**Task:**
The expected output is the full set of entries, retyped verbatim, pictures excluded.

**Data in this exercise:**
┏━━

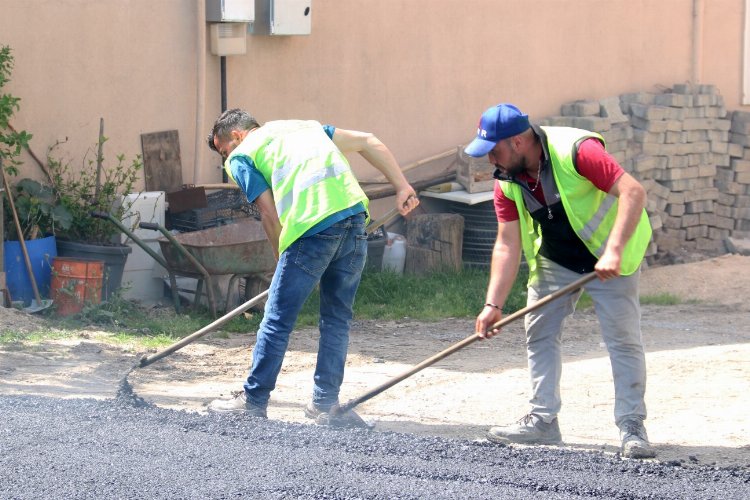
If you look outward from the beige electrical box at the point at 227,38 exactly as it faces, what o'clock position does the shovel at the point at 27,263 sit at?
The shovel is roughly at 3 o'clock from the beige electrical box.

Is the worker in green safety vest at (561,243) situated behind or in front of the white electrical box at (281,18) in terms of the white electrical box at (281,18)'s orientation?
in front

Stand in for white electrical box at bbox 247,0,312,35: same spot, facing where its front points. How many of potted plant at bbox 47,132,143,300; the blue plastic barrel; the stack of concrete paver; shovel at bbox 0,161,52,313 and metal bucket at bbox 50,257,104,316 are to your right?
4

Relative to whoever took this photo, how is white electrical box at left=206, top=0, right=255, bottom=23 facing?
facing the viewer and to the right of the viewer

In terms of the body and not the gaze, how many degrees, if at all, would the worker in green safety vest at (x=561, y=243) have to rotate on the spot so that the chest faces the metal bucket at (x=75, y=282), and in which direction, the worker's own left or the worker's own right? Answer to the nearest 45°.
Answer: approximately 90° to the worker's own right

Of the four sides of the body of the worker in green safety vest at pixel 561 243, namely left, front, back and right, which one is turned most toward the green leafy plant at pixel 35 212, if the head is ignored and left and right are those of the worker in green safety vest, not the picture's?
right

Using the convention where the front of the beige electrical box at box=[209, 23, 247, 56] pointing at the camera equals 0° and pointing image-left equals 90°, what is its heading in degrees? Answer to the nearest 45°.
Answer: approximately 315°

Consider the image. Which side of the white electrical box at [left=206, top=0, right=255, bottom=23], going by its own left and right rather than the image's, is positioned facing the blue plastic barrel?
right

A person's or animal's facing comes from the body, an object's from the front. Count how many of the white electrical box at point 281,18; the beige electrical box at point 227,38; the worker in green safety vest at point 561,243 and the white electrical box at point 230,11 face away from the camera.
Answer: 0

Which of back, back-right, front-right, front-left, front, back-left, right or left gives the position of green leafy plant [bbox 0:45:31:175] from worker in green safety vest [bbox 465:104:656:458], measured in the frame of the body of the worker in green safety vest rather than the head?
right

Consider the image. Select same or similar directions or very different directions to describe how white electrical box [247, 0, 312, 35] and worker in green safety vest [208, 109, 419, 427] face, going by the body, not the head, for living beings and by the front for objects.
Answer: very different directions
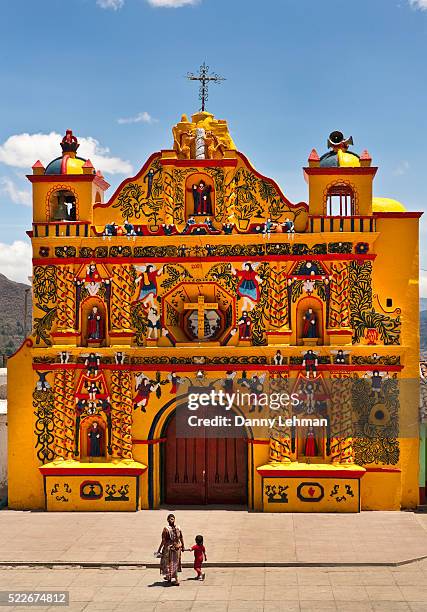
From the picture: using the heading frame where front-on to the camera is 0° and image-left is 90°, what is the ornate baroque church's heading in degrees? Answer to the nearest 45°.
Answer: approximately 0°

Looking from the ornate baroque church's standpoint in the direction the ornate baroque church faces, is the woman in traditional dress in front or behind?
in front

┗━━

**Written answer:**
If you look outward from the beige electrical box at the point at 227,38 exactly as it faces, what o'clock position does the shovel at the point at 27,263 sit at?
The shovel is roughly at 3 o'clock from the beige electrical box.

Is the worker in green safety vest at (561,243) situated behind or in front of the white electrical box at (281,18) in terms of the white electrical box at (281,18)'s orientation?
in front

Stand in for white electrical box at bbox 247,0,312,35: same spot, facing where its front points. How many of potted plant at bbox 47,132,143,300; the blue plastic barrel; the stack of concrete paver; shovel at bbox 0,161,52,313 and metal bucket at bbox 50,257,104,316 are to your right?
4

Relative to whoever took this photo, how is white electrical box at left=206, top=0, right=255, bottom=23 facing?
facing the viewer and to the right of the viewer

In terms of the body and not the gaze, how many degrees, if at all, would the worker in green safety vest at (x=561, y=243) have to rotate on the spot so that the chest faces the metal bucket at (x=75, y=282), and in which direction, the worker's own left or the worker's own right? Answer to the nearest 45°.
Answer: approximately 90° to the worker's own right

Of the four sides of the body of the worker in green safety vest at pixel 561 243, namely left, front, back and right, which one is turned most toward the green leafy plant at pixel 35 212, if the head is ignored and left and right are those of the worker in green safety vest, not the picture's?
right

Using the convention where the front of the beige electrical box at box=[209, 23, 247, 56] pointing at the camera equals 0° and pointing image-left equals 90°, what is its heading in degrees? Answer to the nearest 45°.
Answer: approximately 315°

Consider the image. Which side of the white electrical box at [left=206, top=0, right=255, bottom=23], going by its own left and right rather than the image's, is positioned facing the blue plastic barrel?
right

A person's or animal's facing comes from the body, an object's from the front. Count how many of the white electrical box at point 281,18; the beige electrical box at point 227,38; the worker in green safety vest at point 561,243 and the white electrical box at point 230,11 face away from the camera.
Answer: 0

Which of back, back-right, front-right, front-left, front, back-left, right or left gives the position of green leafy plant [bbox 0:45:31:175] from worker in green safety vest [bbox 465:104:656:458], measured in the frame of the body of the worker in green safety vest rather than the head?
right

Consider the image. Select same or similar directions or very different directions to describe how white electrical box [247, 0, 312, 35] and worker in green safety vest [208, 109, 419, 427] face, going by the body, not the head, for living beings and by the front for objects.
Answer: very different directions
From the picture: using the heading frame where front-on to the camera is 0° and image-left is 90°, what is the ornate baroque church's heading in degrees? Answer to the nearest 45°.
Answer: approximately 0°

Looking from the ornate baroque church's standpoint in the direction the ornate baroque church faces, is the woman in traditional dress in front or behind?
in front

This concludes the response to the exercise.